Come snow days, my mother, always the pessimist, dressed me for an Arctic expedition. Giant rubber galoshes with buckles as big as the Tacony bridge. Three pairs of socks. Long underwear, the itchy kind with the window in the back. Those ratted corduroys, a red plaid flannel shirt and the heaviest sweater in the world, knit by 12 muscle-bound Irish women.

She topped it with the thickest overcoat this side of Newfoundland, knit gloves topped with puffy nylon mittens, a wool cap that covered my head down to my eyebrows, and a 74-foot scarf, wrapped around me like a blanket on a pig.

Before she would let me out, she pulled on that scarf like she was trying to win the Rotary Club tug-o-war.

“That’s too tight,” I squealed.

“You can’t go out with your neck exposed,” she said. “You’ll catch your death.”

She pulled it even tighter. I just knew that one day they would find me face down in the snow on Robbins Avenue.

“What’s wrong with him, officer?”

“Ah, his scarf was pulled too tight. He’s dead.”

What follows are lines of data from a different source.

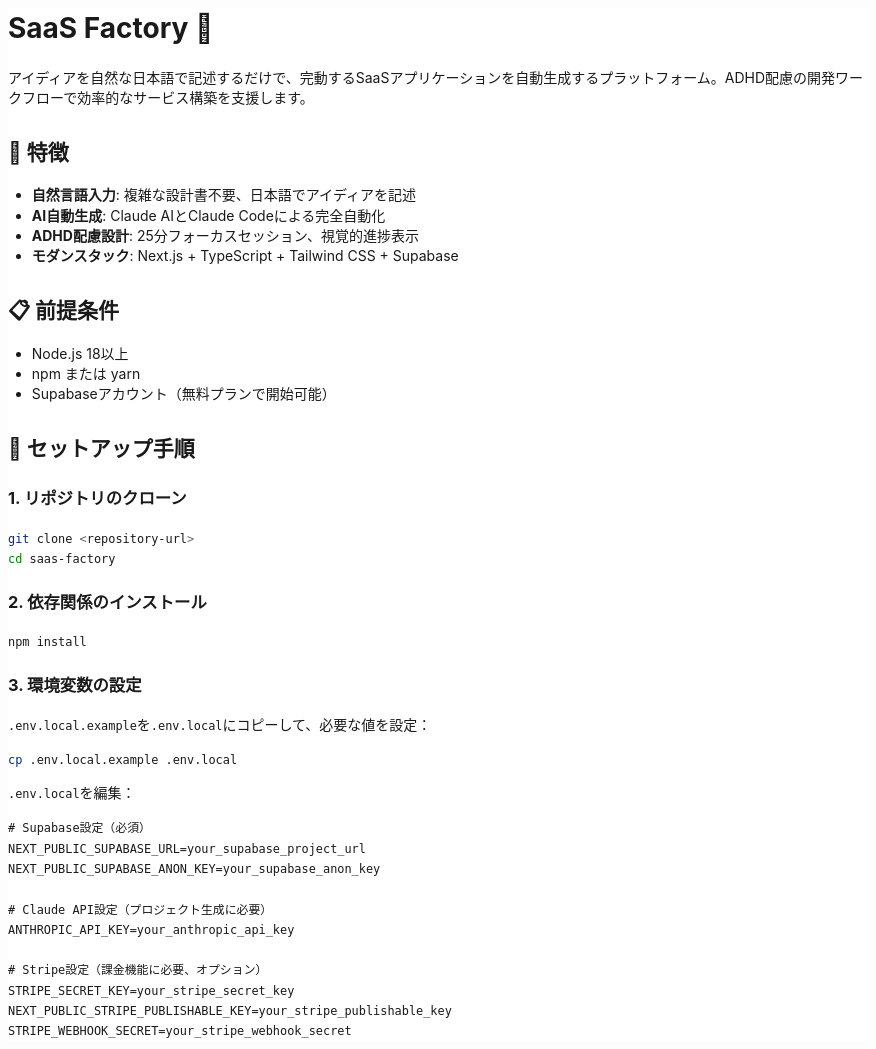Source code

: # SaaS Factory 🚀

アイディアを自然な日本語で記述するだけで、完動するSaaSアプリケーションを自動生成するプラットフォーム。ADHD配慮の開発ワークフローで効率的なサービス構築を支援します。

## 🌟 特徴

- **自然言語入力**: 複雑な設計書不要、日本語でアイディアを記述
- **AI自動生成**: Claude AIとClaude Codeによる完全自動化
- **ADHD配慮設計**: 25分フォーカスセッション、視覚的進捗表示
- **モダンスタック**: Next.js + TypeScript + Tailwind CSS + Supabase

## 📋 前提条件

- Node.js 18以上
- npm または yarn
- Supabaseアカウント（無料プランで開始可能）

## 🚀 セットアップ手順

### 1. リポジトリのクローン

```bash
git clone <repository-url>
cd saas-factory
```

### 2. 依存関係のインストール

```bash
npm install
```

### 3. 環境変数の設定

`.env.local.example`を`.env.local`にコピーして、必要な値を設定：

```bash
cp .env.local.example .env.local
```

`.env.local`を編集：

```env
# Supabase設定（必須）
NEXT_PUBLIC_SUPABASE_URL=your_supabase_project_url
NEXT_PUBLIC_SUPABASE_ANON_KEY=your_supabase_anon_key

# Claude API設定（プロジェクト生成に必要）
ANTHROPIC_API_KEY=your_anthropic_api_key

# Stripe設定（課金機能に必要、オプション）
STRIPE_SECRET_KEY=your_stripe_secret_key
NEXT_PUBLIC_STRIPE_PUBLISHABLE_KEY=your_stripe_publishable_key
STRIPE_WEBHOOK_SECRET=your_stripe_webhook_secret
```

“Oh, my lord, have you told his mother?”

“We’ll be going there now to arrest her.”

“Arrest her? For what?” “Scarf asphyxiation. First degree.”

The scarf cinched, my mother would throw all of her 5´2˝ frame against the silver screen door. The wind would fight back, not about to give in easily. You could hear the sound of morning icicles cracking as she broke the seal. And finally, on her 5th try, the wind would give in. Holding the door steady with her left hand, she would push me out into the elements with her right.

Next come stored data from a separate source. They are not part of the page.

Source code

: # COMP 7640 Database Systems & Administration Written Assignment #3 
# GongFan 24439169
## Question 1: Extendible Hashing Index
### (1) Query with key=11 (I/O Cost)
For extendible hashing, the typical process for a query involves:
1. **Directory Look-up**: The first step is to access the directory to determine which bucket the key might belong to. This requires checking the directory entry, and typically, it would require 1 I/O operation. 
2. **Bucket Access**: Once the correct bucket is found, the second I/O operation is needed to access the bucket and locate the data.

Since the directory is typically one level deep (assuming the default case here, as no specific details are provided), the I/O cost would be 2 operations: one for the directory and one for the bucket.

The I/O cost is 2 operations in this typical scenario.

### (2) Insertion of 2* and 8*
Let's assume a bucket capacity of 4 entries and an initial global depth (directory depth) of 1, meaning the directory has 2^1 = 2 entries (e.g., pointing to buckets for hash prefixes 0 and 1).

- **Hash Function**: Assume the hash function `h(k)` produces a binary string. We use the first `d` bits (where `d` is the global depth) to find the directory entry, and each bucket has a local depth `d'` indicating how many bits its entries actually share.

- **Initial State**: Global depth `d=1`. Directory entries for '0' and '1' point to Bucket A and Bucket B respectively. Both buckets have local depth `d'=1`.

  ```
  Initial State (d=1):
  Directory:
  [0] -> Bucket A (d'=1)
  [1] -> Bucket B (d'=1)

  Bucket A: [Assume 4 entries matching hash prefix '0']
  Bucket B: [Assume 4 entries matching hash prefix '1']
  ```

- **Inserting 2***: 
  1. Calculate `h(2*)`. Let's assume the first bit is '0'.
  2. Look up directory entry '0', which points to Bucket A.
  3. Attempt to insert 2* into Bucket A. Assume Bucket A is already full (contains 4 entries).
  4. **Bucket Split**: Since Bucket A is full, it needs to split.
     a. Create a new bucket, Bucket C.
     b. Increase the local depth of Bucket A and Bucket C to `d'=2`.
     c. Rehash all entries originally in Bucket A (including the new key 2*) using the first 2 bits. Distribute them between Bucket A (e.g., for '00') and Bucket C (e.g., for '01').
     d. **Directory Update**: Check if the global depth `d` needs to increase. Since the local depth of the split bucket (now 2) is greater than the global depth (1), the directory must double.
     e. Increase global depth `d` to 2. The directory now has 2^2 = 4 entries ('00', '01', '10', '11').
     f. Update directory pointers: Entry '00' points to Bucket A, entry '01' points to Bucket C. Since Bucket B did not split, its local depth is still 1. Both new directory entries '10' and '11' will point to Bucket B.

You could smell the silent snow falling. There was snow in my face, there were tiny little needles that whipped with the wind and stuck to my eyebrows and my eyelashes and tingled the powder on my cheeks. It was like liquid crystal.

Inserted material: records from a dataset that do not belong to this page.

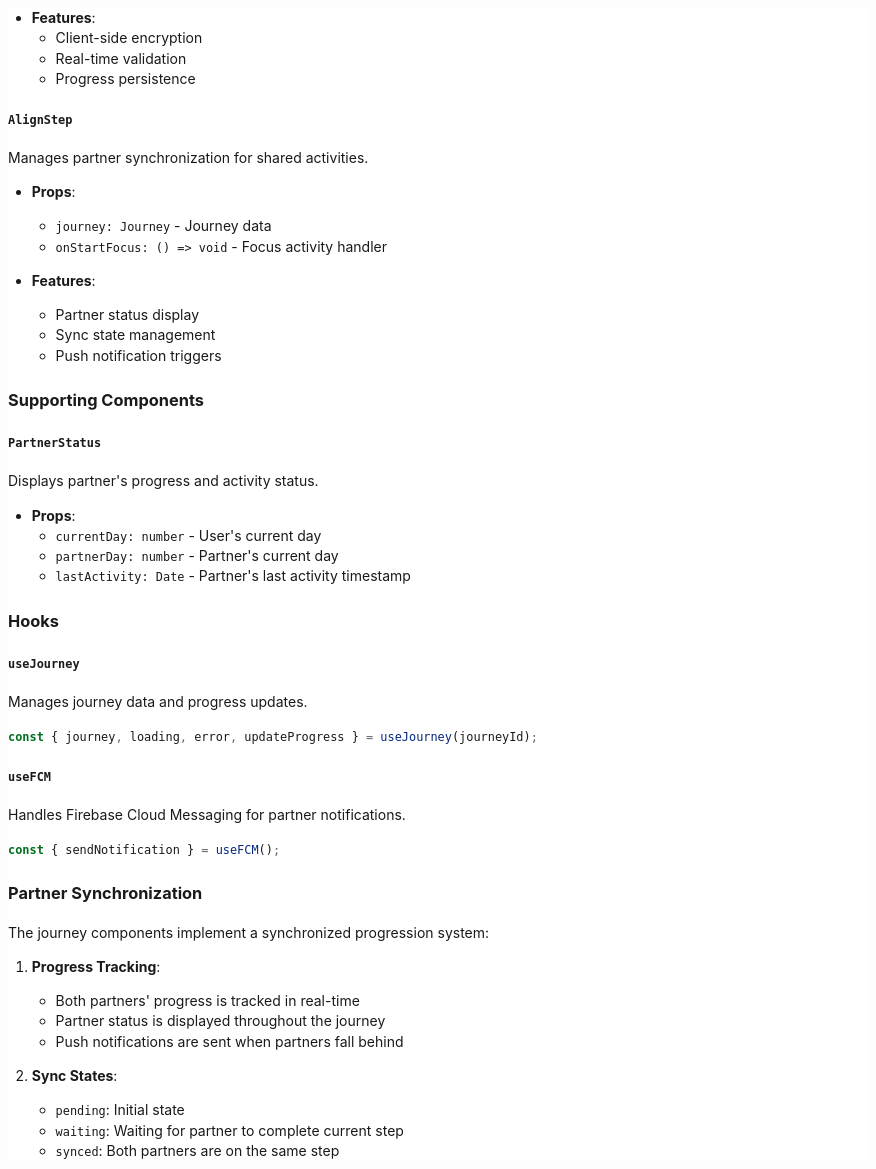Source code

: - **Features**:
  - Client-side encryption
  - Real-time validation
  - Progress persistence

#### `AlignStep`
Manages partner synchronization for shared activities.

- **Props**:
  - `journey: Journey` - Journey data
  - `onStartFocus: () => void` - Focus activity handler

- **Features**:
  - Partner status display
  - Sync state management
  - Push notification triggers

### Supporting Components

#### `PartnerStatus`
Displays partner's progress and activity status.

- **Props**:
  - `currentDay: number` - User's current day
  - `partnerDay: number` - Partner's current day
  - `lastActivity: Date` - Partner's last activity timestamp

### Hooks

#### `useJourney`
Manages journey data and progress updates.

```typescript
const { journey, loading, error, updateProgress } = useJourney(journeyId);
```

#### `useFCM`
Handles Firebase Cloud Messaging for partner notifications.

```typescript
const { sendNotification } = useFCM();
```

### Partner Synchronization

The journey components implement a synchronized progression system:

1. **Progress Tracking**:
   - Both partners' progress is tracked in real-time
   - Partner status is displayed throughout the journey
   - Push notifications are sent when partners fall behind

2. **Sync States**:
   - `pending`: Initial state
   - `waiting`: Waiting for partner to complete current step
   - `synced`: Both partners are on the same step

I was 8 years old. The snow of this February blizzard, this snow that never ends, came up to the top of my kneecaps. Driving was impossible. Walking was an Olympic event. My friend Danny came out and we started throwing snowballs at each other.

“Your father has a bad back,” my mother yelled. “Watch for one of the neighborhood kids with a snow shovel. I’ll pay him a dollar to clean the steps and the sidewalk.”

A lightbulb went on. Wait a minute, I was a neighborhood kid. We had a snow shovel. A dollar could buy me 20 packs of baseball cards. Or 50 jawbreakers.

I was about to become an entrepreneur. I pulled up my galoshes and looked at Danny. He was a big, strong kid. He once lifted a baby carriage with one hand, which would have been a major feat if he hadn’t forgotten to take the baby out first.

I told my mother we would do our steps and sidewalk.

“It’s freezing out there. You’ll get sick. You’ll get the croup.”

“The croup? Only babies get the croup.”

“When did you become a doctor? Then pneumonia, you’ll get pneumonia, and we’ll have to take you to the hospital, and your father can’t drive in this weather. And you probably inherited your father’s bad back. No shoveling. No shoveling for you.”

Drats. “OK, I won’t shovel much. I’ll just help Danny. He’ll do all the hard work.”

“Ten minutes, that’s all, you can shovel for 10 minutes. But don’t take the good shovel. I don’t want you breaking the good shovel.” We have a good shovel? Really? Wow, people will think we’re rich.

Two hours and 10 minutes later, the steps and the walk were clear. And Danny and I were each 50 cents richer. I stuck the 2 quarters away in my pocket. A frozen smile came to my face. And visions of jawbreakers danced through my head.